When we know that the Laterran who visits them is named Jules Verne Durand, we are prepared for the possibility that he is French. But Erasmus doesn’t hear French and he is the one who is telling the story. So this happens.
“The entire stage weighs considerably less than I do,” says Erasmus. It doesn’t look like the kind of thing you would trust to get you safely into space. Fra Jesry asks, “Where’s the rest of it?”
“This is the whole thing,” proclaimed Jules Verne Durand, understanding it perfectly even though he was seeing it for the first time. “The conception is monyafeek.” (page 775)
Durand sees the design, sees the function, and is immediately impressed by the thinking that has gone into it. It is that, the whole concept, that is magnifique.
Monyafeek is so crude. For one thing the word doesn’t look anything like magnifique. And English speakers who have had a chance to adjust to how French words work (the -gn, for instance, and the -que) know how to hear such a word. Erasmus does not and Stephenson gives us the word on the page just the way Erasmus hears it. And it is never spelled according to French rules. Always, we see the way the word looks, but we also know how it should look and we celebrate—I do, in any case—the friction between the two. [This is the way Michael Kingery, a concept artist, pictures the monyafeek.]
The second little friction is the function of the word. You notice that Jules Verne Durand uses the word in the passage above as a predicate adjective. The conception is monyafeek. Erasmus’s friend, Lio, who is the local expert on these vehicles hears it as a noun and why wouldn’t he. He says, “It’s not called a monyafeek. It’s called…oh, never mind.”
And that “Oh…never mind” establishes that the team will continue to call them monyafeeks. The representation of magnifique as monyafeek is just a gaffe when it first happens. But these devices are part of a daring attack on a space ship and the attacking force, which includes Erasmus, Lio, and Durand, come to take these little devices very seriously.
That means that we get one more look at what happens to this word when Suur (her title) Tulia, part of the Arbre-based support team [3] tries to correct the usage. That goes like this. (page 812)
Tulia: I’m going to talk you through the process of unstrapping yourself from the S2-35B.
Erasmus: Up here we call it a monyafeek.
Tulia: Whatever…
This is a whole different development, as you see. Tulia is in a storage shed in some remote part of Arbre. Erasmus is “on the front lines,” so to speak. He is the one who is risking his life in deeds of derring-do and he gets to say what “we” call it. This grotesque misspelling is now the official name of the device because that is what the people in the line of fire are calling it. And Tulia, who knows better, says, “Whatever…” Monyafeek is now not only a noun, and not only a term of art, but a name validated by the the pride of warriors.
Pretty cool.
I suspect that I will never hear magnifique again with having to dedicate a neuron or two to keep me from smiling along with Erasmus, Lio, and Jules Verne Durand.

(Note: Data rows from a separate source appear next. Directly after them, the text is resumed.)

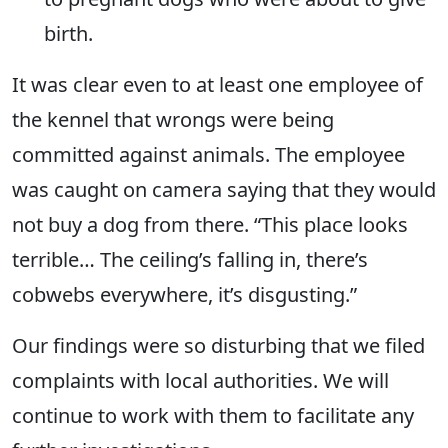
birth.
It was clear even to at least one employee of
the kennel that wrongs were being
committed against animals. The employee
was caught on camera saying that they would
not buy a dog from there. “This place looks
terrible… The ceiling’s falling in, there’s
cobwebs everywhere, it’s disgusting.”
Our findings were so disturbing that we filed
complaints with local authorities. We will
continue to work with them to facilitate any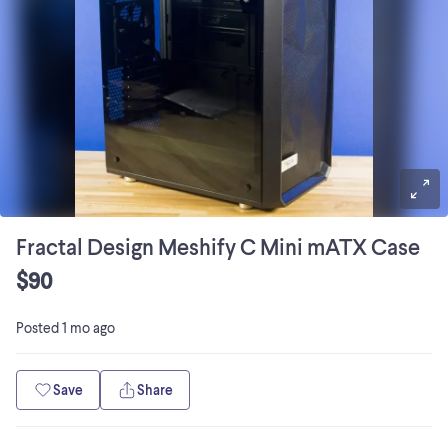
Fractal Design Meshify C Mini mATX Case
$90
Posted
1 mo ago
Save
Share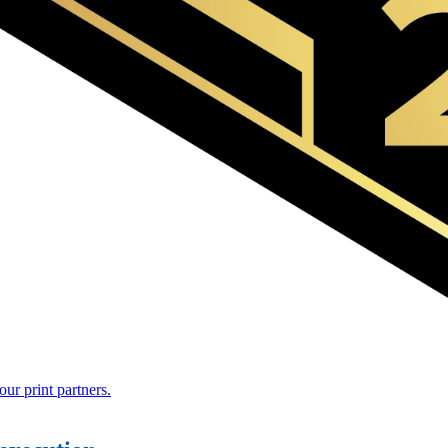
r print partners.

[1] Stevenson says that if you have any trouble pronouncing the name of the planet, you should ask a friend who is currently studying French. That takes care of what to do with the -re at the end. Of course, you still have to be able to make that sound, but you get the idea.
[2] People who live on LaTerre are called Laterrans. Stephenson doesn’t giver any help with that, but I have chosen to accent the -terr.
[3] Picture a very small “Houston,” as in “Houston, we have a problem.”
You might want to edit this interesting post to reflect the correct spelling of the main character’s name: Erasmas. An understandable oversight.